:: RECORDED DATA

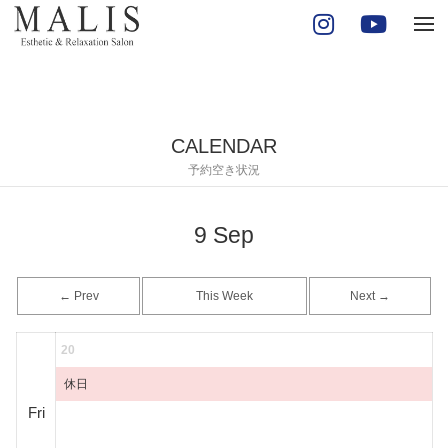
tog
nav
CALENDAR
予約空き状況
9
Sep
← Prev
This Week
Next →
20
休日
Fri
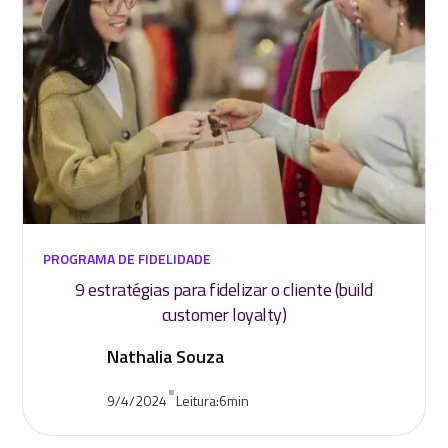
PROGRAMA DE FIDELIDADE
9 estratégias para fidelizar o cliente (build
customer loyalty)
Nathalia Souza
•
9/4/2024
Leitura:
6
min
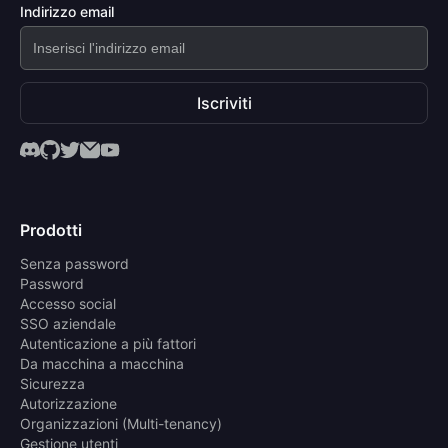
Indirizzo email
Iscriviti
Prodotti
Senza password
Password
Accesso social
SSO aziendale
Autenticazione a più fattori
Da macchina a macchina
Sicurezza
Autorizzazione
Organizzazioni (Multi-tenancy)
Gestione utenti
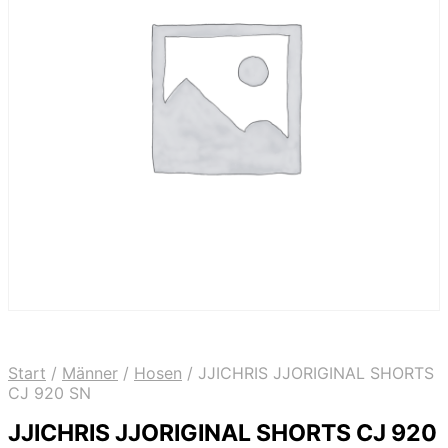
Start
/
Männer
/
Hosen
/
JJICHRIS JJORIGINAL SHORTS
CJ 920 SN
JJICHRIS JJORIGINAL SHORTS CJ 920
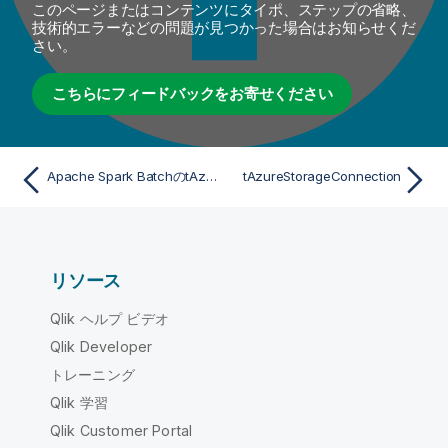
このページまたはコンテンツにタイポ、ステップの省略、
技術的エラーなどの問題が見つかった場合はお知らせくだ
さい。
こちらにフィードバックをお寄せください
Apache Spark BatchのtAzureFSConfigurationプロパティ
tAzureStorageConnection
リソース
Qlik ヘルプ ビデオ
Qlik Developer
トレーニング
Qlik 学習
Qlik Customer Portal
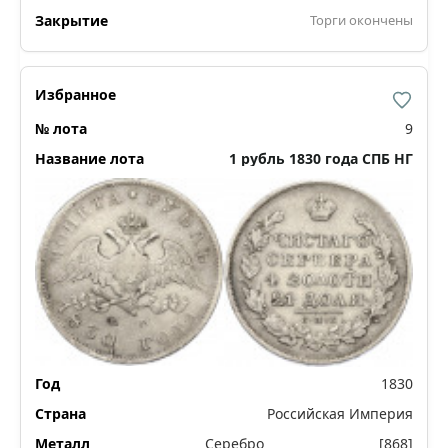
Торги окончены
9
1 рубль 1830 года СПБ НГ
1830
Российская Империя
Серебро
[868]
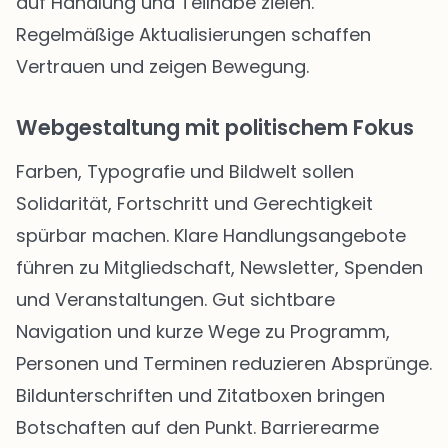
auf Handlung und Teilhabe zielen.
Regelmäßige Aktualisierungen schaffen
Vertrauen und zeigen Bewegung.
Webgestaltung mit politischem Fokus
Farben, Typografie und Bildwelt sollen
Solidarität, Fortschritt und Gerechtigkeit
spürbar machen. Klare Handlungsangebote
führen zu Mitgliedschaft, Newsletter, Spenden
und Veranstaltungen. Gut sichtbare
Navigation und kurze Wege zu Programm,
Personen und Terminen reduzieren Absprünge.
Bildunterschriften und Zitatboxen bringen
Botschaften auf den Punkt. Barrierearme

::::

### DIRECTIONS
Omitting all pictures, set the listing down exactly.

### ANSWER SECTION
tog
nav
CALENDAR
予約空き状況
9
Sep
← Prev
This Week
Next →
20
休日
Fri
PROGRAMA DE FIDELIDADE
9 estratégias para fidelizar o cliente (build
customer loyalty)
Nathalia Souza
•
9/4/2024
Leitura:
6
min
Indirizzo email
Iscriviti
Prodotti
Senza password
Password
Accesso social
SSO aziendale
Autenticazione a più fattori
Da macchina a macchina
Sicurezza
Autorizzazione
Organizzazioni (Multi-tenancy)
Gestione utenti
Start
/
Männer
/
Hosen
/
JJICHRIS JJORIGINAL SHORTS
CJ 920 SN
JJICHRIS JJORIGINAL SHORTS CJ 920
このページまたはコンテンツにタイポ、ステップの省略、
技術的エラーなどの問題が見つかった場合はお知らせくだ
さい。
こちらにフィードバックをお寄せください
Apache Spark BatchのtAzureFSConfigurationプロパティ
tAzureStorageConnection
リソース
Qlik ヘルプ ビデオ
Qlik Developer
トレーニング
Qlik 学習
Qlik Customer Portal
Торги окончены
9
1 рубль 1830 года СПБ НГ
1830
Российская Империя
Серебро
[868]
auf Handlung und Teilhabe zielen.
Regelmäßige Aktualisierungen schaffen
Vertrauen und zeigen Bewegung.
Webgestaltung mit politischem Fokus
Farben, Typografie und Bildwelt sollen
Solidarität, Fortschritt und Gerechtigkeit
spürbar machen. Klare Handlungsangebote
führen zu Mitgliedschaft, Newsletter, Spenden
und Veranstaltungen. Gut sichtbare
Navigation und kurze Wege zu Programm,
Personen und Terminen reduzieren Absprünge.
Bildunterschriften und Zitatboxen bringen
Botschaften auf den Punkt. Barrierearme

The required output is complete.